Scotland, however, doesn’t offer any of this. This has to change. Whether via a free-to-air channel like the BBC, or a subscription-based channel such as BT Sport – SWPL matches have to be televised.
UEFA Women’s Euros 2013 Stats
Hosted by Sweden
• The Final was watched in Germany by 8.824m, more than the FIFA Men’s Qualifier against Kazakhstan.12
• 133m watched the tournament on TV.12
• 15.9m around the world watched the Final – 59% higher than 2009.12
• 41,301 attendance in Final12
• 8,676 average attendance, higher than the Swedish men’s top flight since 200712
• Average TV Ratings in Britain: 870k (BBC 3) – only showed England games12
2015 FIFA Women’s World Cup Stats
Hosted by Canada
• Made CA $493.6m in economic activity.(46% higher than predicted)13
• England v France: UK TV average 1.5m14
• 764m Worldwide TV Ratings15
• Broadcasters showed 7,781 hours of coverage, 31% increase from 201115
• Second most watched FIFA Tournament Ever15
The Path to Equality
One of the big issues relates simply to the fact that women’s football is remarkably under-reported by the media. Scottish Women in Sport estimate on their website that they receive just 5% of coverage.
The ideal is to see a top-flight female footballer playing in Scotland earning a similar wage as a top-flight male footballer in Scotland. How to get there is the challenge.

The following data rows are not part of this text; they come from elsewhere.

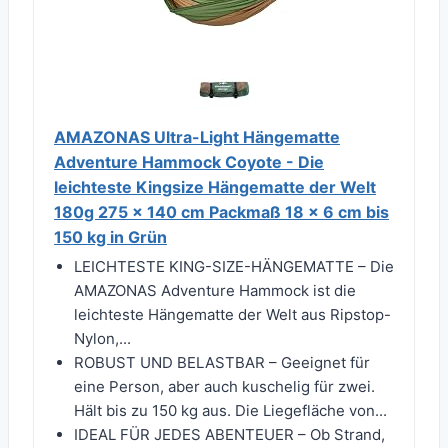
AMAZONAS Ultra-Light Hängematte
Adventure Hammock Coyote - Die
leichteste Kingsize Hängematte der Welt
180g 275 x 140 cm Packmaß 18 x 6 cm bis
150 kg in Grün
LEICHTESTE KING-SIZE-HÄNGEMATTE – Die
AMAZONAS Adventure Hammock ist die
leichteste Hängematte der Welt aus Ripstop-
Nylon,...
ROBUST UND BELASTBAR – Geeignet für
eine Person, aber auch kuschelig für zwei.
Hält bis zu 150 kg aus. Die Liegefläche von...
IDEAL FÜR JEDES ABENTEUER – Ob Strand,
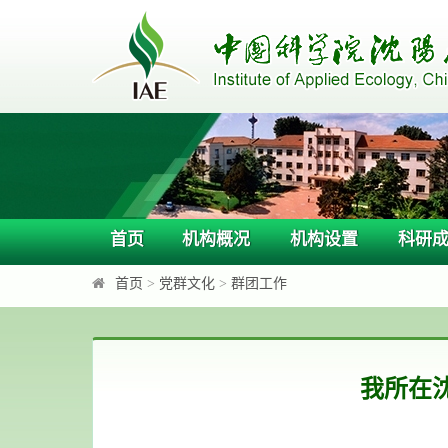
首页
机构概况
机构设置
科研
首页
>
党群文化
>
群团工作
我所在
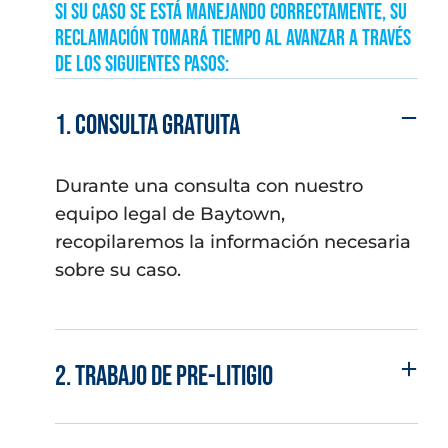
Si su caso se está manejando correctamente, su
reclamación tomará tiempo al avanzar a través
de los siguientes pasos:
1. Consulta Gratuita
Durante una consulta con nuestro
equipo legal de Baytown,
recopilaremos la información necesaria
sobre su caso.
2. Trabajo de Pre-Litigio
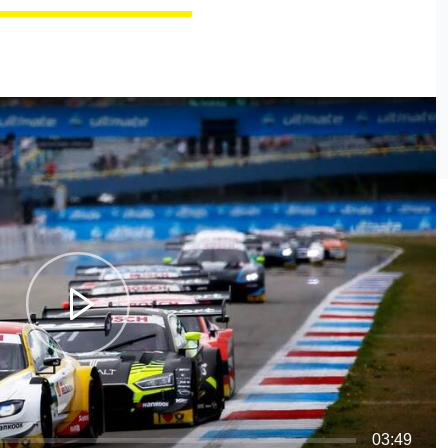
03:49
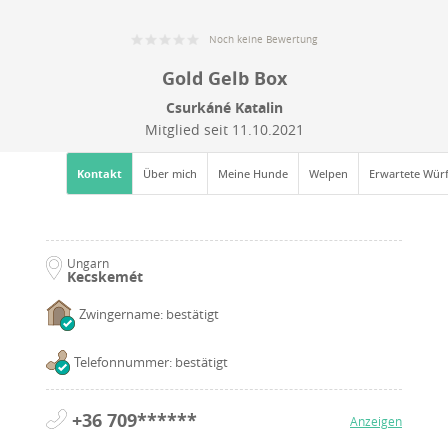
Noch keine Bewertung
Gold Gelb Box
Csurkáné Katalin
Mitglied seit
11.10.2021
Kontakt
Über mich
Meine Hunde
Welpen
Erwartete Wür
Ungarn
Kecskemét
Zwingername: bestätigt
Telefonnummer: bestätigt
+36 709******
Anzeigen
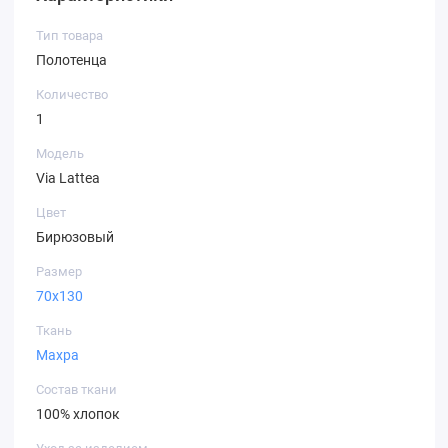
Тип товара
Полотенца
Количество
1
Модель
Via Lattea
Цвет
Бирюзовый
Размер
70х130
Ткань
Махра
Состав ткани
100% хлопок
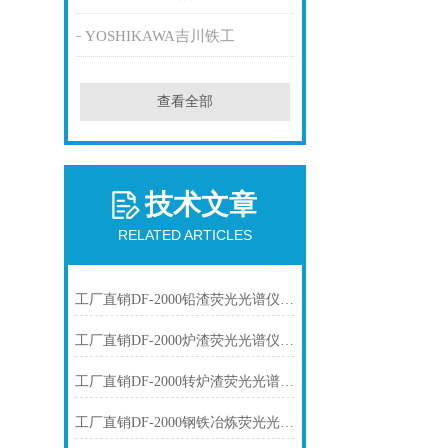
YOSHIKAWA吉川铁工
查看全部
技术文章
RELATED ARTICLES
工厂直销DF-2000铅渣荧光光谱仪技术参数
工厂直销DF-2000炉渣荧光光谱仪技术参数
工厂直销DF-2000转炉渣荧光光谱仪技术参数
工厂直销DF-2000钢铁冶炼荧光光谱仪技术参数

Wages rely upon the strength of the clubs. It is unreasonable to ask a women’s football club to pay wages that will bankrupt the club. But to get there, the club must be allowed to develop their infrastructure: their training facilities, their ground, their backroom staff, and so on. Equality in prize money is one way to make that happen.
The statement that men’s football is a better standard than the women’s game, ignores an important aspect.

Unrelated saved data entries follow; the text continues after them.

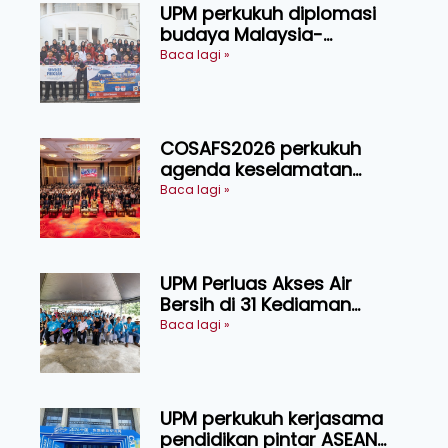
UPM perkukuh diplomasi
budaya Malaysia-
Indonesia melalui Narasi
Baca lagi »
Nusantara
COSAFS2026 perkukuh
agenda keselamatan
makanan, AgriHub pacu
Baca lagi »
transformasi pertanian
Sarawak
UPM Perluas Akses Air
Bersih di 31 Kediaman
Orang Asli Tasik Chini
Baca lagi »
UPM perkukuh kerjasama
pendidikan pintar ASEAN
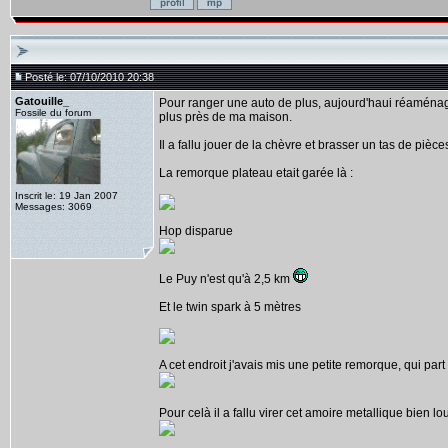
Posté le: 07/10/2010 20:38
Gatouille_
Pour ranger une auto de plus, aujourd'haui réaménagem
Fossile du forum
plus près de ma maison.
Il a fallu jouer de la chèvre et brasser un tas de pièce
La remorque plateau etait garée là :
Inscrit le: 19 Jan 2007
Messages: 3069
Hop disparue
Le Puy n'est qu'à 2,5 km
Et le twin spark à 5 mètres
A cet endroit j'avais mis une petite remorque, qui par
Pour celà il a fallu virer cet amoire metallique bien l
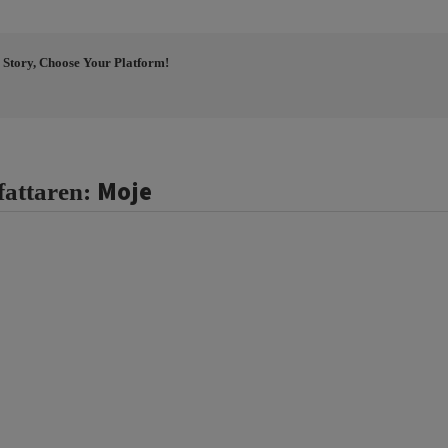
 Story, Choose Your Platform!
Moje
fattaren:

The 2015 FIFA Women’s World Cup was held on artificial pitches, the first time this had ever happened for a senior FIFA tournament. This led to complaints over sexism, as artificial pitches change how the football bounces and reacts on the surface, as well as claims from players that this leads to more injuries.18 While this is disputed, there is even a claim in Britain that it can cause cancer. This claim, which has yet to be tested, is that the rubber pellets used are full of carcinogens.19
Remember those market forces? Using the example of designing a new mobile phone and making up some figures for the situation, let’s look at a hypothetical example.
The competition is Apple, and for a new model, they spend $1m on research and development. Company X spends $10k. Surprise, surprise, Apple outsells them and the board sits and wonders how they can change. Someone, being an intelligent sort of person suggests – “increase investment to $1m?” But the board says no. How can they possibly improve the phone? The answer is they can’t, because there’s no money to make the improvements.

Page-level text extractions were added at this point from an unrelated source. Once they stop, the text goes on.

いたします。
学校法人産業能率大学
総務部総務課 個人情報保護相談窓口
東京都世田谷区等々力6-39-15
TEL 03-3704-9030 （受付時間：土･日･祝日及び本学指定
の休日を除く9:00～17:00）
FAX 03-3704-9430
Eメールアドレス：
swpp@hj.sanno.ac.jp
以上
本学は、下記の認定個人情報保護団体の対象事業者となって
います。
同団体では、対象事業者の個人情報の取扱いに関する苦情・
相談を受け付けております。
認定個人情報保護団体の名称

There must be investment in Women’s Football. There are examples time after time in men’s game of this working and yet, perhaps because they’re not men, this is ignored for the women’s game.
It has to be remembered that both FIFA and US Soccer are registered as non-for-profits. Their existence is based upon the development of the game, and not to make as much money as possible.
The next generation of female players must have the same training as their male counterparts, the same help in calculating the perfect diet and training regime, without the requirement to balance working a second job against playing football. They need to be able to dedicate week after week to their sport.
So, do the US Women’s Team deserve equal pay? Yes. But that is an easy argument to make. The challenge is to get an equal distribution of investment throughout the sport.
That is the way towards equality.
Fifa would never dream of hosting a men’s World Cup on artificial pitches so why the women’s? It makes you wonder if the women are some kind of guinea pigs.